YOUR TASK: Copy the data starting at the line that contains "form as 0.44mA." and ending at the line that contains "Answer: 7bar", replacing "instrument" with "device" and changing nothing else.

INFORMATION SHOWN:
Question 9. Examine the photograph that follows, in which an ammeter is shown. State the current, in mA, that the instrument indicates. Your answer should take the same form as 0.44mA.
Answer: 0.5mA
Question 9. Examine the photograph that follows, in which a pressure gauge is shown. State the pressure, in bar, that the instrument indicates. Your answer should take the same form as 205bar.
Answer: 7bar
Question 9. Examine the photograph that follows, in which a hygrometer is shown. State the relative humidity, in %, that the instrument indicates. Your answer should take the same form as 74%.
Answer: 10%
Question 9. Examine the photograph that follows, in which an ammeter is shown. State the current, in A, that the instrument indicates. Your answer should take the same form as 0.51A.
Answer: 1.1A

* * *

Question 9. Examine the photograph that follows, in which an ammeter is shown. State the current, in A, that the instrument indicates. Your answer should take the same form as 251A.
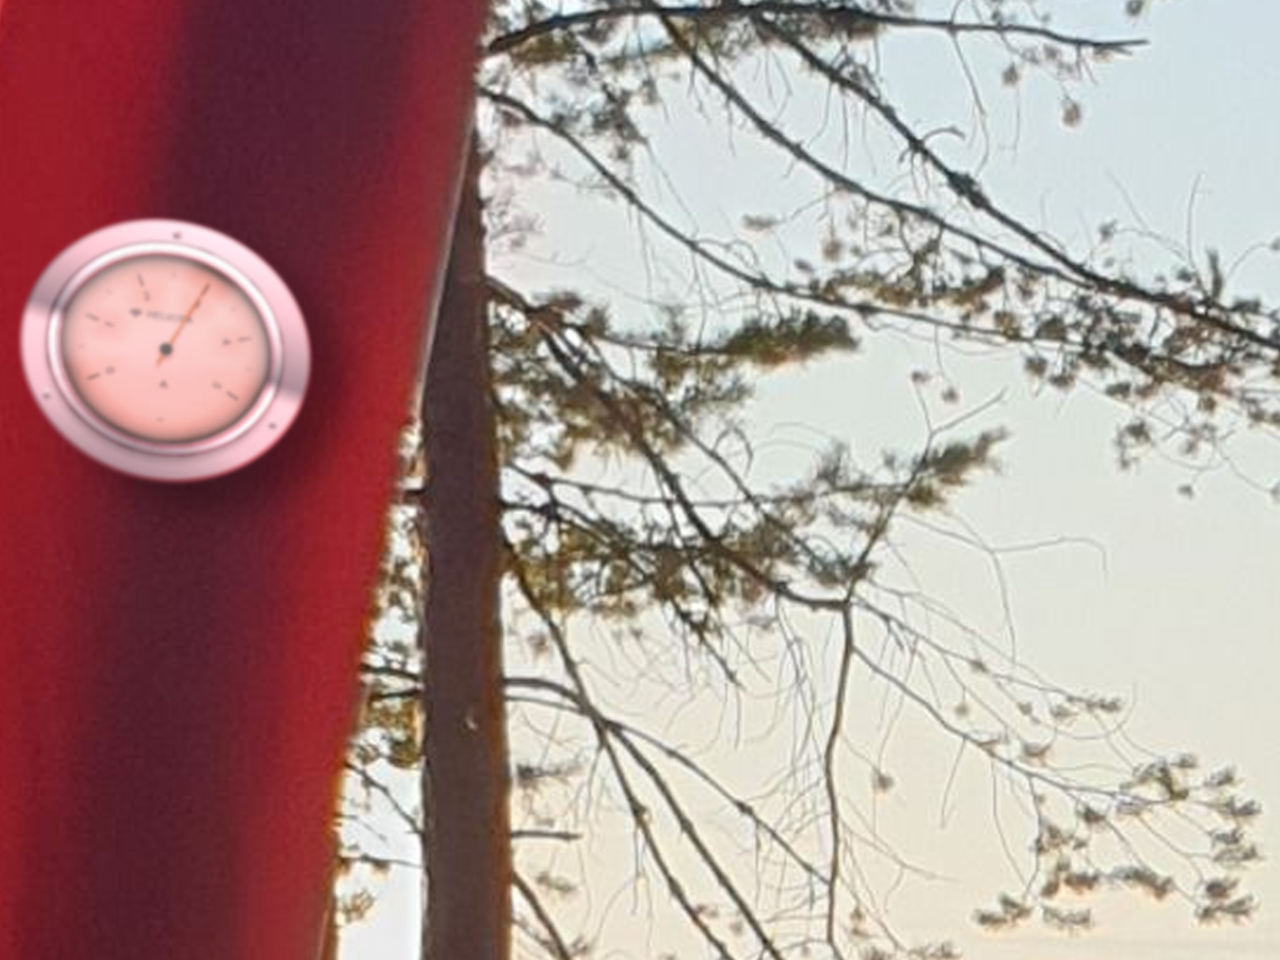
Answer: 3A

--

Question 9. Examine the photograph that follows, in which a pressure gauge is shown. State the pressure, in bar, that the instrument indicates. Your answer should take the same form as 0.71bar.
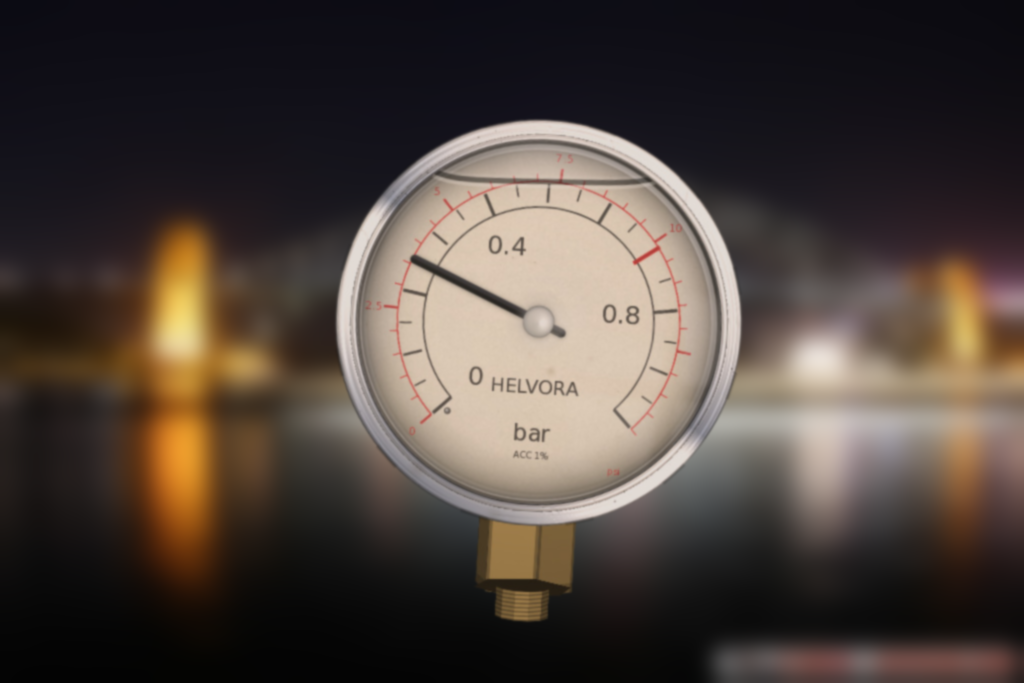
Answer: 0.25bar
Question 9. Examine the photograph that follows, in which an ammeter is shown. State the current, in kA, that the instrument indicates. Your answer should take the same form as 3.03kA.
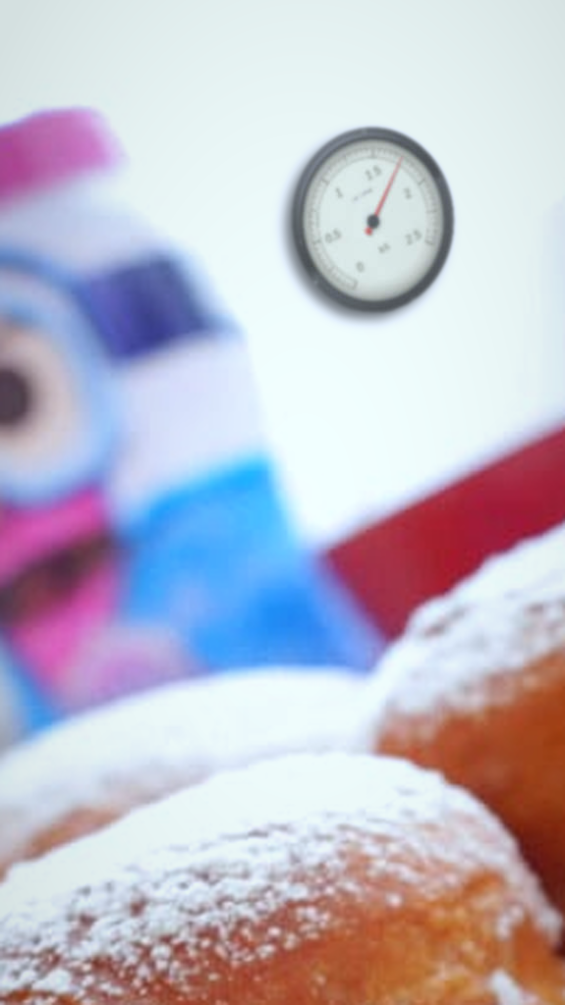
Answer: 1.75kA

OUTPUT OF THE EXERCISE:
Question 9. Examine the photograph that follows, in which an ammeter is shown. State the current, in mA, that the device indicates. Your answer should take the same form as 0.44mA.
Answer: 0.5mA
Question 9. Examine the photograph that follows, in which a pressure gauge is shown. State the pressure, in bar, that the device indicates. Your answer should take the same form as 205bar.
Answer: 7bar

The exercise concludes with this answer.